After the first roadblock, losing the transmission in my van, I got underway again, in my wife’s Dodge Durango. I have no idea why she wanted to buy a 4wd, but I’m glad she did. However, it doesn’t hold nearly as much as my Lumina! BTW, the van is now in the shop, the transmission is out, and a new used one should be installed by Monday. I opted for the used one instead of a rebuilt not only due to cost, but as the van has 155,000 miles on it, I probably will replace it sometime next year. We just pray that a used transmission will hold up better than the one that just gave up the ghost! You see, the original one failed at 100,000, and this one only lasted 55,000 miles. OK, it was some 3 years ago that it was put in. It probably would have lasted for a good long time without such a heavy load, but I had it loaded to the gills, so it was hauling about the max weight, which I believe is why it failed…..
I have already blogged here about leaving home and stopping for the night at our son’s home in Alabama. That post has the links to the earlier posts about the trip. Visit those links, and that brings you up to date with the whole history of this adventure.

Recorded data
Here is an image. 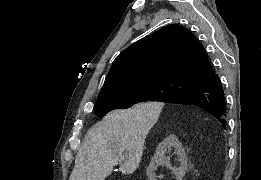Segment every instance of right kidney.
Listing matches in <instances>:
<instances>
[{"instance_id":"ca27d5eb","label":"right kidney","mask_w":261,"mask_h":180,"mask_svg":"<svg viewBox=\"0 0 261 180\" xmlns=\"http://www.w3.org/2000/svg\"><path fill=\"white\" fill-rule=\"evenodd\" d=\"M169 148H174L175 154H177L181 164L180 168H177V170H174V168H171V170H173L175 176H178L179 180H182L183 176H185L188 170L186 152H184V148H182V144H180L178 138H176V136H172L171 134V136H168V138H165V140L159 144L156 150V154H154L152 158L151 166H149L147 170V176L149 180L154 178L153 174L155 170H157L159 164H162V162L167 160L165 152H167Z\"/></svg>"}]
</instances>
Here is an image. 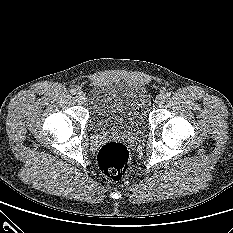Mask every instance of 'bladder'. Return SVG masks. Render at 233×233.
I'll return each mask as SVG.
<instances>
[{
	"label": "bladder",
	"mask_w": 233,
	"mask_h": 233,
	"mask_svg": "<svg viewBox=\"0 0 233 233\" xmlns=\"http://www.w3.org/2000/svg\"><path fill=\"white\" fill-rule=\"evenodd\" d=\"M88 102L94 134L121 131L139 135L148 125L150 96L141 85L124 81L96 83Z\"/></svg>",
	"instance_id": "31cf9c89"
}]
</instances>
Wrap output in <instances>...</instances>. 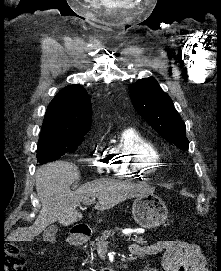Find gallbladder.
<instances>
[{"label": "gallbladder", "instance_id": "gallbladder-1", "mask_svg": "<svg viewBox=\"0 0 221 271\" xmlns=\"http://www.w3.org/2000/svg\"><path fill=\"white\" fill-rule=\"evenodd\" d=\"M58 231L57 225L53 223V225H48L46 229H43L42 237L43 241H55V235Z\"/></svg>", "mask_w": 221, "mask_h": 271}]
</instances>
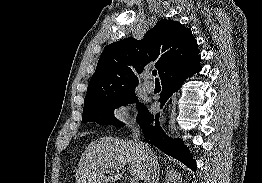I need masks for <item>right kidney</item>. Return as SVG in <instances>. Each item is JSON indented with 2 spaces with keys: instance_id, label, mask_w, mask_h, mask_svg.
<instances>
[{
  "instance_id": "right-kidney-1",
  "label": "right kidney",
  "mask_w": 262,
  "mask_h": 183,
  "mask_svg": "<svg viewBox=\"0 0 262 183\" xmlns=\"http://www.w3.org/2000/svg\"><path fill=\"white\" fill-rule=\"evenodd\" d=\"M165 183H182V178L180 174L175 171H169V175L166 177Z\"/></svg>"
}]
</instances>
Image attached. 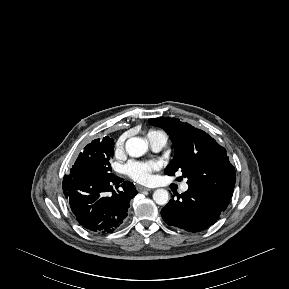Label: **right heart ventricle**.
Returning <instances> with one entry per match:
<instances>
[{
  "label": "right heart ventricle",
  "instance_id": "right-heart-ventricle-1",
  "mask_svg": "<svg viewBox=\"0 0 289 289\" xmlns=\"http://www.w3.org/2000/svg\"><path fill=\"white\" fill-rule=\"evenodd\" d=\"M154 133H159V131L151 130V131L148 132V135H150V134H154ZM148 135H147V136H148Z\"/></svg>",
  "mask_w": 289,
  "mask_h": 289
}]
</instances>
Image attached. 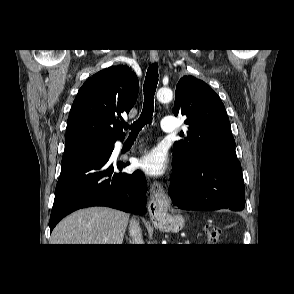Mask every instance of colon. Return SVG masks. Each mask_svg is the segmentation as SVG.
Listing matches in <instances>:
<instances>
[{
  "instance_id": "colon-1",
  "label": "colon",
  "mask_w": 294,
  "mask_h": 294,
  "mask_svg": "<svg viewBox=\"0 0 294 294\" xmlns=\"http://www.w3.org/2000/svg\"><path fill=\"white\" fill-rule=\"evenodd\" d=\"M205 234L209 245H216L221 234V228L217 224L209 223L205 227Z\"/></svg>"
}]
</instances>
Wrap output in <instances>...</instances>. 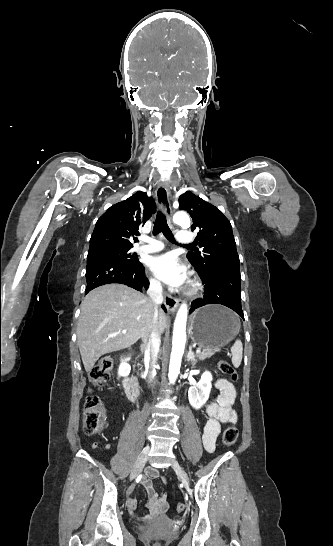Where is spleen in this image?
Listing matches in <instances>:
<instances>
[{"mask_svg": "<svg viewBox=\"0 0 333 546\" xmlns=\"http://www.w3.org/2000/svg\"><path fill=\"white\" fill-rule=\"evenodd\" d=\"M239 321V320H238ZM240 329V323L238 324V331ZM243 345L240 340H237L231 347L232 364L235 368H238L242 361Z\"/></svg>", "mask_w": 333, "mask_h": 546, "instance_id": "obj_1", "label": "spleen"}]
</instances>
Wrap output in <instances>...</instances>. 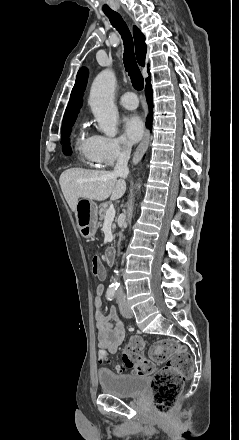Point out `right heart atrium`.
I'll list each match as a JSON object with an SVG mask.
<instances>
[{
	"label": "right heart atrium",
	"instance_id": "right-heart-atrium-1",
	"mask_svg": "<svg viewBox=\"0 0 239 440\" xmlns=\"http://www.w3.org/2000/svg\"><path fill=\"white\" fill-rule=\"evenodd\" d=\"M89 150L103 166H111L124 153V144L115 138L101 134L89 137Z\"/></svg>",
	"mask_w": 239,
	"mask_h": 440
}]
</instances>
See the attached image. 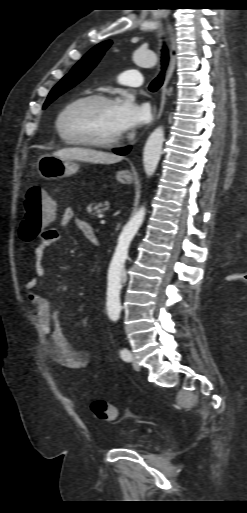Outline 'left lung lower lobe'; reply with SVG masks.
I'll return each mask as SVG.
<instances>
[{"label": "left lung lower lobe", "instance_id": "obj_1", "mask_svg": "<svg viewBox=\"0 0 247 513\" xmlns=\"http://www.w3.org/2000/svg\"><path fill=\"white\" fill-rule=\"evenodd\" d=\"M131 147H125V148H121V149H117V150H114V153L118 154V155H126L129 151H130Z\"/></svg>", "mask_w": 247, "mask_h": 513}]
</instances>
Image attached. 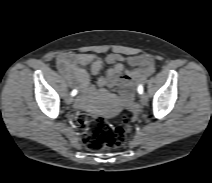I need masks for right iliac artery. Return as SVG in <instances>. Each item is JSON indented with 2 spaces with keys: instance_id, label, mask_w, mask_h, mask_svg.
<instances>
[{
  "instance_id": "obj_1",
  "label": "right iliac artery",
  "mask_w": 212,
  "mask_h": 183,
  "mask_svg": "<svg viewBox=\"0 0 212 183\" xmlns=\"http://www.w3.org/2000/svg\"><path fill=\"white\" fill-rule=\"evenodd\" d=\"M77 94V90H73L72 92H71V95L72 96H75Z\"/></svg>"
}]
</instances>
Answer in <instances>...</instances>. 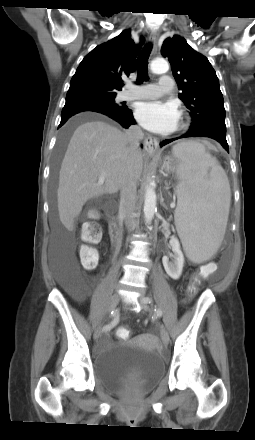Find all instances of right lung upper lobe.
<instances>
[{
    "label": "right lung upper lobe",
    "mask_w": 255,
    "mask_h": 440,
    "mask_svg": "<svg viewBox=\"0 0 255 440\" xmlns=\"http://www.w3.org/2000/svg\"><path fill=\"white\" fill-rule=\"evenodd\" d=\"M140 51L141 43H134L130 30L94 48L73 75L66 101L85 99L91 94H116L123 86L121 76L135 71Z\"/></svg>",
    "instance_id": "obj_1"
}]
</instances>
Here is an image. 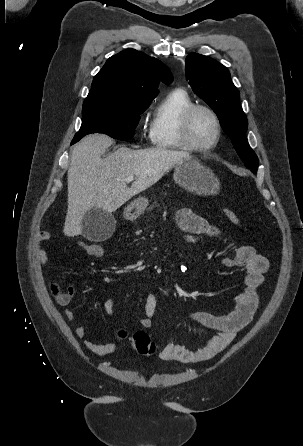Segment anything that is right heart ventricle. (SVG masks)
Segmentation results:
<instances>
[{"label":"right heart ventricle","instance_id":"obj_1","mask_svg":"<svg viewBox=\"0 0 303 446\" xmlns=\"http://www.w3.org/2000/svg\"><path fill=\"white\" fill-rule=\"evenodd\" d=\"M194 104L188 92L182 88L171 90L155 108L149 127L151 144L159 149H186L179 138L182 113Z\"/></svg>","mask_w":303,"mask_h":446}]
</instances>
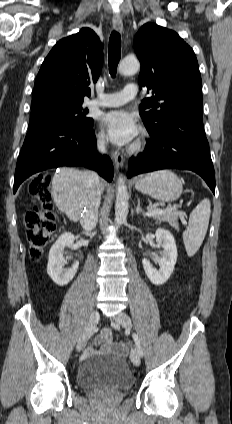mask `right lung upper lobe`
<instances>
[{
	"label": "right lung upper lobe",
	"mask_w": 232,
	"mask_h": 424,
	"mask_svg": "<svg viewBox=\"0 0 232 424\" xmlns=\"http://www.w3.org/2000/svg\"><path fill=\"white\" fill-rule=\"evenodd\" d=\"M103 63V47L89 28L63 38L52 48L37 75L31 108L61 103L82 105L90 96L89 84L97 81Z\"/></svg>",
	"instance_id": "1"
}]
</instances>
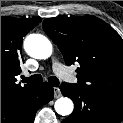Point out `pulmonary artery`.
<instances>
[{
    "label": "pulmonary artery",
    "instance_id": "pulmonary-artery-1",
    "mask_svg": "<svg viewBox=\"0 0 123 123\" xmlns=\"http://www.w3.org/2000/svg\"><path fill=\"white\" fill-rule=\"evenodd\" d=\"M52 68H53V71L59 77L65 78V79L69 78V74H68V71H67L66 67L62 63H60L59 61L54 60L53 63H52Z\"/></svg>",
    "mask_w": 123,
    "mask_h": 123
}]
</instances>
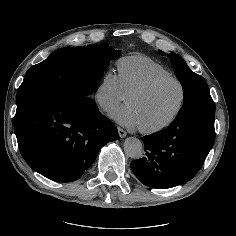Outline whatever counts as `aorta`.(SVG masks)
Returning <instances> with one entry per match:
<instances>
[{
	"mask_svg": "<svg viewBox=\"0 0 236 236\" xmlns=\"http://www.w3.org/2000/svg\"><path fill=\"white\" fill-rule=\"evenodd\" d=\"M124 152L131 158H139L143 154V145L138 138L129 137L124 142Z\"/></svg>",
	"mask_w": 236,
	"mask_h": 236,
	"instance_id": "762f6f07",
	"label": "aorta"
}]
</instances>
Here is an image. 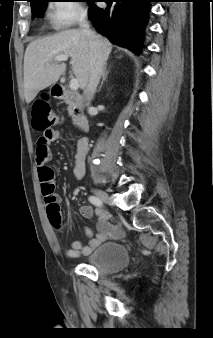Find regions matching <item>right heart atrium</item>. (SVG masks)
Masks as SVG:
<instances>
[{
	"label": "right heart atrium",
	"mask_w": 213,
	"mask_h": 338,
	"mask_svg": "<svg viewBox=\"0 0 213 338\" xmlns=\"http://www.w3.org/2000/svg\"><path fill=\"white\" fill-rule=\"evenodd\" d=\"M83 17L82 9L71 3H59L51 9V21L56 27L70 26Z\"/></svg>",
	"instance_id": "d8ad5b80"
}]
</instances>
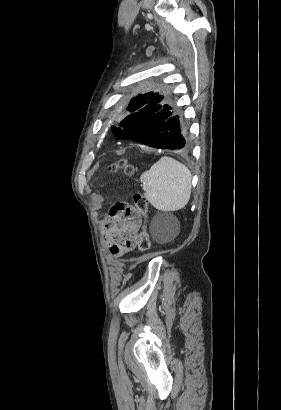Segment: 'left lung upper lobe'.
<instances>
[{"label":"left lung upper lobe","instance_id":"1","mask_svg":"<svg viewBox=\"0 0 281 410\" xmlns=\"http://www.w3.org/2000/svg\"><path fill=\"white\" fill-rule=\"evenodd\" d=\"M155 94L154 92H149L145 94H139L137 97H134L131 101L129 106L127 107V110L129 112H137L141 108H143L149 101V99L152 97V95ZM113 134L118 137L121 135L120 131L118 128L113 127L112 128Z\"/></svg>","mask_w":281,"mask_h":410}]
</instances>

# Task prompt:
Continue the blog post about the road trip and the van's failed transmission, picking up after its last sentence.

# Answer to this exercise:
Leaving Birmingham, I took I-20/I-59 west and south, entering Mississippi a couple of hours later. I had picked up an additional radio that I had purchased from a fellow ham in Atlanta the day before, and the materials I needed to construct an antenna for it in Birmingham. I already had VHF radios, and the new one is a “low bands” rig, for frequencies from 1.8 MHZ to 50 MHz. I had earlier sold my low band radio, and regretted it the day I did! I like the new one a lot better, though, it’s a lot more advanced technology. For the fellow hams, it’s an Alinco DX-70-TH. Enough of the technical stuff.
Damage seemed to start like a switch being turned on as I entered Mississippi. We have a niece who lives in Laurel, and they took a couple of trees on – and in – the house they had just moved into. Thank God they had spent the night in a shelter, as one tree went through the roof over their bedroom, and another wound up with a huge limb in their baby’s crib. I talked to her on her cell phone as I was going through Laurel, she was out buying furniture, they have an apartment now while their house is being repaired…glad they’re OK. I dropped off the interstate at Hattiesburg, some 60 miles or so from Gulfport, and that’s where I got my assignment, to Gulfport. From Hattiesburg, which had significant damage with trees and power lines down everywhere, I took US 49 south. The road was mostly clear by this time, and I had a lot of company on the trip south. All kinds of vehicles, especially 18-wheelers with loads of relief supplies.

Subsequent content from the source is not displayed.